** LATIHAN SOAL **
a - Salin dari kutipan tentang Lapas Tuban bagian antara "TUBAN—Salah satu tujuan" dan "di bidang pertukangan.", termasuk kedua batas itu.
b - Tuliskan lanjutan kutipan tentang pembinaan warga binaan di Lapas Tuban, dimulai setelah kalimat terakhirnya.

TUBAN—Salah satu tujuan penerapan program revitalisasi pemasyarakatan yang dicanangkan Direktorat Jenderal Pemasyarakatan, sebagaimana dinyatakan Menteri Hukum dan HAM Yasonna H Laoly adalah berkembangnya lembaga pemasyarakatan menjadi pranata sosial yang mampu menyiapkan warga binaan mandiri dan tangguh. Di tingkat mikro, Lapas IIB Tuban, Jawa Timur, berupaya untuk kian mendekati kondisi ideal tersebut.
Cara menggapai tujuan itu dilakukan Lapas Tuban dengan membangun dan terus mengembangkan Wahana Asimilasi dan Edukasi (WAE) Merak Urak. Di lahan sekitar 1,5 hektare itu warga binaan pemasyarakatan (WBP) Lapas Tuban dibina dengan berbagai kecakapan, mulai dari budidaya hewan, pertanian hingga kemampuan di bidang pertukangan.

** DAFTAR BARIS **
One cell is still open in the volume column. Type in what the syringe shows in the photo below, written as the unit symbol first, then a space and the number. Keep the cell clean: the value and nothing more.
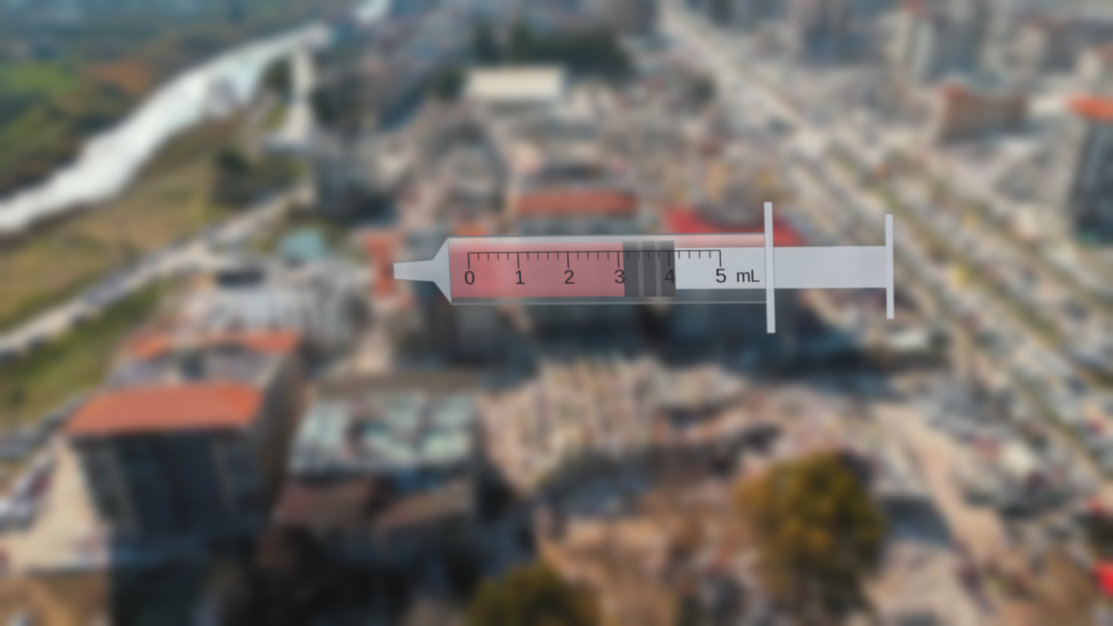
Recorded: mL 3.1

...

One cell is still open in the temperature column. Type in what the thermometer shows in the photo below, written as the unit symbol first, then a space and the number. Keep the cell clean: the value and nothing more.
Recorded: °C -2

--

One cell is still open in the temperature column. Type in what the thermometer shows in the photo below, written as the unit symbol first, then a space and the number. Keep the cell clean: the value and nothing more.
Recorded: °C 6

** HASIL TUGAS **
a -
TUBAN—Salah satu tujuan penerapan program revitalisasi pemasyarakatan yang dicanangkan Direktorat Jenderal Pemasyarakatan, sebagaimana dinyatakan Menteri Hukum dan HAM Yasonna H Laoly adalah berkembangnya lembaga pemasyarakatan menjadi pranata sosial yang mampu menyiapkan warga binaan mandiri dan tangguh. Di tingkat mikro, Lapas IIB Tuban, Jawa Timur, berupaya untuk kian mendekati kondisi ideal tersebut.
Cara menggapai tujuan itu dilakukan Lapas Tuban dengan membangun dan terus mengembangkan Wahana Asimilasi dan Edukasi (WAE) Merak Urak. Di lahan sekitar 1,5 hektare itu warga binaan pemasyarakatan (WBP) Lapas Tuban dibina dengan berbagai kecakapan, mulai dari budidaya hewan, pertanian hingga kemampuan di bidang pertukangan.

b -
Menurut Kepala Lapas Tuban Sugeng Indrawan, WAE dibangun melalui kerja sama dengan Bagian-bagian Kesatuan Pemangkuan Hutan (BKPH) Merak Urak. Lahan yang digunakan merupakan milik Perhutani, yang dibudidayakan agar lebih bermanfaat bagi kehidupan.
“Pada prinsipnya, lapas bukanlah tempat untuk membuat narapidana menderita. Justru dengan konsep revitalisasi pemasyarakatan Ditjenpas, lapas seharusnya menjadi tempat pembinaan untuk menjadikan warga binaan kian mandiri, tangguh dan lebih produktif,” kata Sugeng. Itulah yang mendasari niatnya membangun WAE sekitar 2018 lalu.
Saat ini di WAE Merak Urak telah dibudidayakan kelinci hias, ayam petelor, ikan lele, berbagai tanaman pertanian, hingga cacing tanah. Sugeng bercerita, budi daya ayam petelor mulai dilakukan Oktober 2018 lalu dengan awal 300 ekor. “Saat ini kami sudah membudidayakan 500 ekor ayam, dengan hasil telur per hari mencapai 22 kilogram,” kata Sugeng. Telur-telur itu dipasarkan kepada masyarakat setempat. Tak jarang pembeli juga datang sendiri untuk membeli telur dan ikan lele hasil budi daya warga binaan.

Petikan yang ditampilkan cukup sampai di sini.